Key Concerns and Potential Solutions
While the stock has experienced a rapid decline, many of the concerns surrounding ON are likely already accounted for in its current price. The upcoming earnings report on Monday presents an opportunity for the company to demonstrate its resilience in the face of challenges related to China, industrial demand, and other business factors.
Mizuho analyst Vijay Rakseh believes that ON has a promising long-term outlook in terms of demand. Consequently, he asserts that there is no reason why investors should not consider it a buy.
Short-Term Challenges and Earnings Outlook
The immediate concern lies in the short-term outlook, but earnings could provide a potential solution. Analysts are projecting third-quarter sales of $2.15 billion and estimated earnings of approximately $1.34 per share. While these figures are slightly lower than the previous year’s numbers, this is primarily due to a decline in consumer-related chip sales. During its second-quarter earnings call, ON indicated that its conservative forward guidance was influenced by the current economic landscape.
Notably, ON has a history of surpassing earnings estimates, outperforming expectations in 17 out of the last 20 quarters. Furthermore, the company has achieved an annual sales growth rate of approximately 11% over the past four years. This track record led Wells Fargo analyst Gary Mobley to reiterate an overweight rating and set a $130 price target for ON ahead of their upcoming earnings report on October 30th.
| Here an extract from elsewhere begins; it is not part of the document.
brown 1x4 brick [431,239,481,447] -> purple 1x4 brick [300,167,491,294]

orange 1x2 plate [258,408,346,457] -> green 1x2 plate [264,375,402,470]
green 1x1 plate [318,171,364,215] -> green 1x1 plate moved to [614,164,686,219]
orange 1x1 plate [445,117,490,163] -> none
ON Semiconductor: Resilient in the Face of China Issue
ON Semiconductor has managed to weather the storm caused by the China issue better than its competitors. While restrictions have affected many companies, ON has been able to keep its chips for electric vehicles and consumer electronics exempt from these limitations. As a result, the ban has not negatively impacted ON Semiconductor, according to Deutsche Bank analyst Ross Seymour.
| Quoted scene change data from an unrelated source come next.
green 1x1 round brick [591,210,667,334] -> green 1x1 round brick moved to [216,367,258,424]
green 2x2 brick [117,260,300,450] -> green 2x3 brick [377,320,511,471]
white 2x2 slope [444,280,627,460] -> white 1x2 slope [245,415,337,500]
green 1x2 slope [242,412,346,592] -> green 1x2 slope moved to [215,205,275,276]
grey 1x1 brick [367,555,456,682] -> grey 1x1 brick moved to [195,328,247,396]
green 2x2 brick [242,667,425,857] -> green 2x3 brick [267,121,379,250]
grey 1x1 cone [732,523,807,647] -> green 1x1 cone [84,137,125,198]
Additionally, ON Semiconductor has a strategic advantage over Texas Instruments in terms of exposure to industrials. With nearly half of its revenue coming from the auto industry, ON relies heavily on software-based technologies that require chips. These chips have higher price points and are expected to drive sales growth in this segment at a rate in the high teens. Analysts have projected a total revenue growth of approximately 12% annually from the beginning of this year through 2026. If these projections hold true, ON Semiconductor’s sales could reach $11.7 billion by 2026.
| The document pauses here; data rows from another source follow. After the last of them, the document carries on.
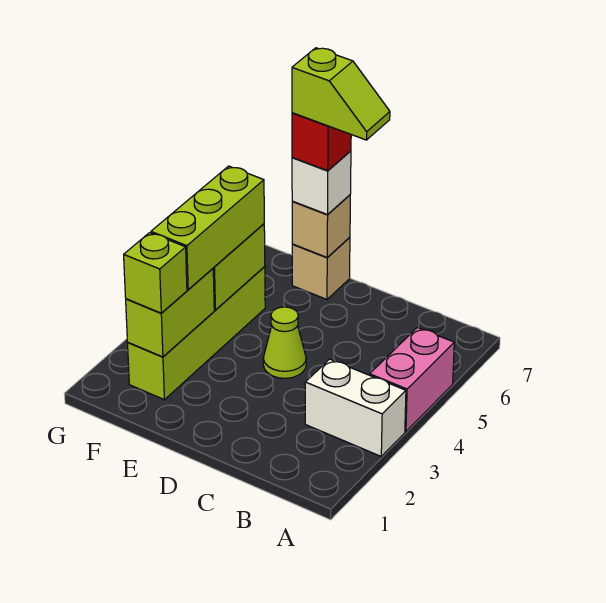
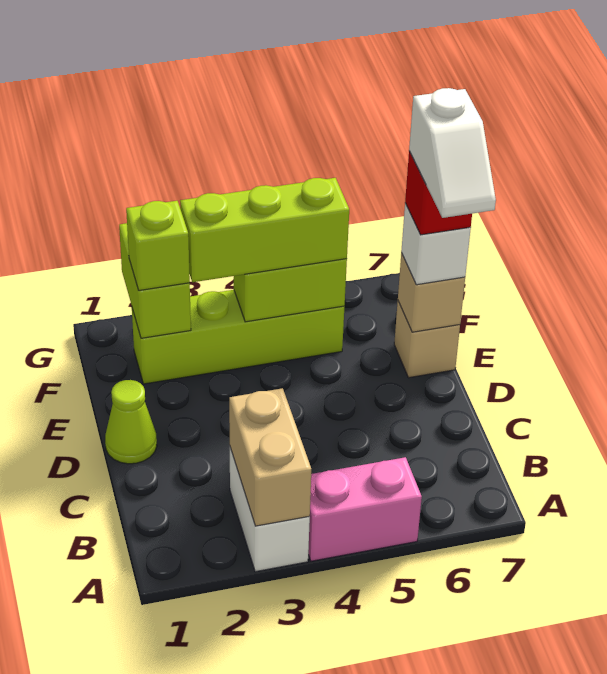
none -> tan 1x2 brick [229,388,311,526]
lime 1x1 cone [263,307,306,378] -> lime 1x1 cone moved to [105,380,157,464]
lime 1x2 slope [292,48,390,140] -> white 1x2 slope [409,88,496,218]
lime 1x2 brick [126,269,214,357] -> lime 1x2 brick turned to [119,223,191,338]

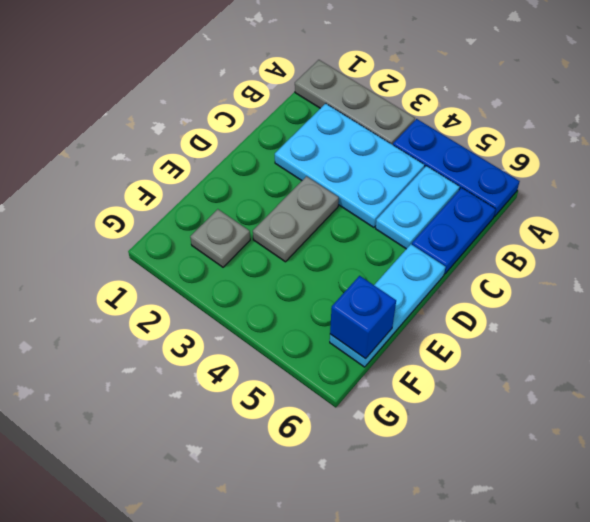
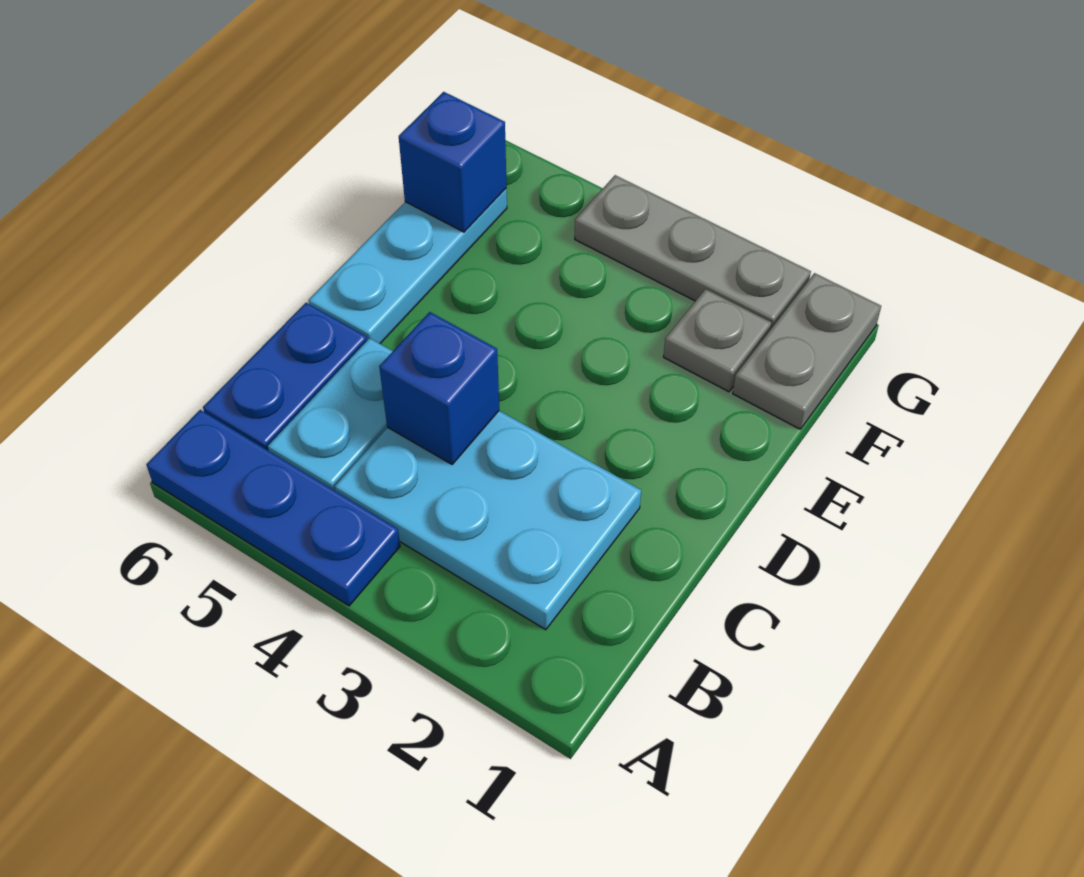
grey 1x3 plate [295,60,415,145] -> grey 1x3 plate moved to [575,175,811,330]
none -> blue 1x1 brick [379,312,499,464]
grey 1x2 plate [253,176,339,262] -> grey 1x2 plate moved to [733,273,881,429]

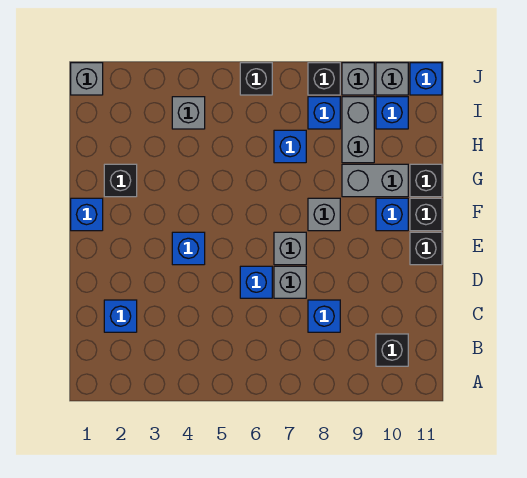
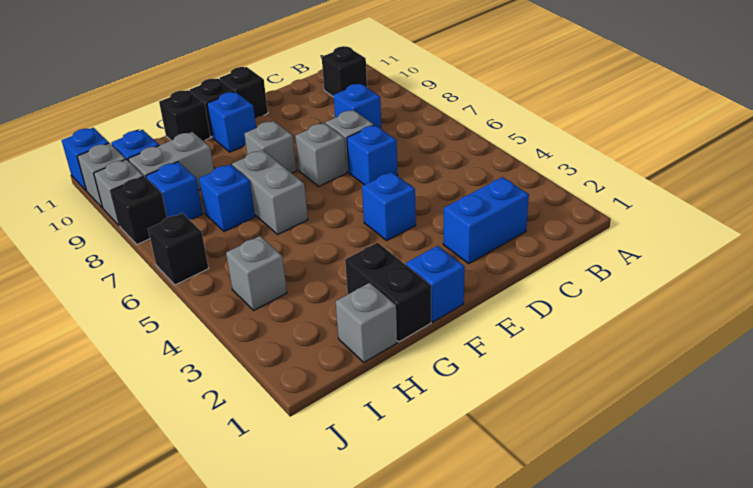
blue 1x1 brick [104,300,137,332] -> blue 1x2 brick [443,177,529,264]
black 1x1 brick [104,164,137,197] -> black 1x2 brick [345,243,431,342]
grey 1x2 brick [342,164,408,197] -> grey 1x2 brick moved to [232,150,308,234]
grey 1x1 brick [71,63,103,95] -> grey 1x1 brick moved to [336,283,397,362]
Moreover, these software-based chips are more profitable, contributing to an anticipated rise in gross margins to over 50% by 2026. Analysts also expect a close to 16% annual growth in bottom-line earnings through that year.
To further boost its EPS, ON Semiconductor plans to implement stock buybacks. It aims to allocate approximately half of its cash flow towards repurchases. By slowing down the increase in long-term investments such as new equipment, this objective is achievable. If successful, EPS could grow almost 18% per year to reach $8.48 by 2026.
Given the promising growth prospects, ON Semiconductor’s stock is currently undervalued. Trading at just under 15 times EPS estimates for the next 12 months, it is below its peak of just over 20 times. Additionally, it trades at a lower price-to-earnings ratio compared to the S&P 500 index, which stands at 17 times. Furthermore, analysts expect ON Semiconductor to outperform the index in terms of EPS growth.
According to John McGinn, an analyst at Laffer Tengler Investments, now is an opportune time to consider purchasing ON Semiconductor shares due to their attractive valuation.
In conclusion, ON Semiconductor has proven its resilience in the face of the China issue and is well-positioned for future growth. With a strong presence in the auto industry and a focus on software-based technologies, the company is expected to experience significant sales growth in the coming years. Coupled with stock buybacks and anticipated EPS growth, ON Semiconductor’s stock has the potential to rise even further. Investors should seriously consider taking advantage of the current undervaluation.